Dr Root however said the Cell shouldn’t provide advice on economic harms as its primary role was to consider the risk posed by covid-19 to the health of the island, either directly or indirectly, and suggesting Ministers should assess economic harms.
Pictured: The Ministers wanted Stages 5 and 6 to be combined and brought forward to 5 April.
On 22 March, the Chair said they would need more detail of the harms caused to the hospitality and business sectors, such as the levels of economic support that had been provided, and would consider what measures could potentially be relaxed.

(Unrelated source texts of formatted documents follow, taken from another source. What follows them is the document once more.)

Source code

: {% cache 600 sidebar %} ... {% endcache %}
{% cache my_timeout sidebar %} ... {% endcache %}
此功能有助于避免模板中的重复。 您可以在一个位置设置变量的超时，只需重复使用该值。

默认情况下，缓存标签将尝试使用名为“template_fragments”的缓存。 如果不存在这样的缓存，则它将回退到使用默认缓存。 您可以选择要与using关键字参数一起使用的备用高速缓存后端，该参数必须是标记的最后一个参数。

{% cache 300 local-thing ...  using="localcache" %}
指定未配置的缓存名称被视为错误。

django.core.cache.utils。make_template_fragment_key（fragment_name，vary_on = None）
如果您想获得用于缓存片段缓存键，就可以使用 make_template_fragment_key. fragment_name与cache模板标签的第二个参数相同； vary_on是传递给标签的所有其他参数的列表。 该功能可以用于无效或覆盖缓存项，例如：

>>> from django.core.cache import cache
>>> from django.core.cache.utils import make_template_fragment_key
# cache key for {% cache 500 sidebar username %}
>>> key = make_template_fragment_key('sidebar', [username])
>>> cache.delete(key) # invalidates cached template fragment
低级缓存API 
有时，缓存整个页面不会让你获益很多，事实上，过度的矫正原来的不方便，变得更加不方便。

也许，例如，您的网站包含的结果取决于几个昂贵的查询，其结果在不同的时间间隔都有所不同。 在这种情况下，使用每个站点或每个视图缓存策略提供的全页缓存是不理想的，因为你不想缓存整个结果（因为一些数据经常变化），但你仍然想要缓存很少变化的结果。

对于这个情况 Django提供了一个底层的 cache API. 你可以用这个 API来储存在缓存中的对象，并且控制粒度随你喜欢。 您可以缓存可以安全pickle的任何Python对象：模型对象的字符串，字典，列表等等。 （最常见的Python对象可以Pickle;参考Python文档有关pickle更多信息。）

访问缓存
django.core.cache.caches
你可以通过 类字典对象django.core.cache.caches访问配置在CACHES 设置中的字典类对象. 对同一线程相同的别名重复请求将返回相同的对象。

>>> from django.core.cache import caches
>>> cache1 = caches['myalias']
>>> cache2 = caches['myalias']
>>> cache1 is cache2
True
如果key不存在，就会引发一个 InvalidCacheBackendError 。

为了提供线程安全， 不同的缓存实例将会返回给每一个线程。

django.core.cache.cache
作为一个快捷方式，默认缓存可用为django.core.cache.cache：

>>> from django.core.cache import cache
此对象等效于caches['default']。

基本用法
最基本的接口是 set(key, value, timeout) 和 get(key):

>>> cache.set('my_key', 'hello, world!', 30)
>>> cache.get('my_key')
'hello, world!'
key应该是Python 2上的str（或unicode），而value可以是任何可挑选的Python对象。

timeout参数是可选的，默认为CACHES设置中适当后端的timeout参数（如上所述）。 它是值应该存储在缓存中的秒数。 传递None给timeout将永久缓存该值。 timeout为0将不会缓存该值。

A week later, the Cell said relaxation of measures should be kept a month apart to assess their impact. They suggested the dates for the reconnection of travel with the UK on 26 April and 17 May to other jurisdictions should be aligned with the Stages to keep a “clear gap” between steps but Ministers said they were “content” with those dates.
The Cell refused to increase the size of indoor household gatherings until Stage 6 and also wished to maintain the requirement to wear masks in indoor public spaces as they served as “a visual reminder” of the ongoing risk posed by the virus.
They recommended that from Good Friday alcoholic drinks could be consumed, without a substantial meal, with no dwell limit or requirement for masks to be worn at the tables, but with only table service; whilst standard licensing hours could resume.
The 10-person limit per table would however be retained, with two metres’ distance or a screen between tables, and contact details taken.
From 12 April, the Cell said it would no longer be necessary to adhere to two metres’ physical distancing in public places, the guidance to work from home would be removed and singing and the playing of brass and woodwind instruments would be permitted indoors, with guidance.
Gatherings inside households would remain limited to 10 and increased to 20 in gardens.
With effect from 10 May, household gatherings indoors could increase to 20 people and saunas and jacuzzis could re-open.
The Cell noted that if Competent Authority Ministers wished to accelerate through the stages of the roadmap, they would need to be prepared to also take “rapid and decisive action” if Variants of Concerns (VOCs) if more cases of severe disease were identified in the island.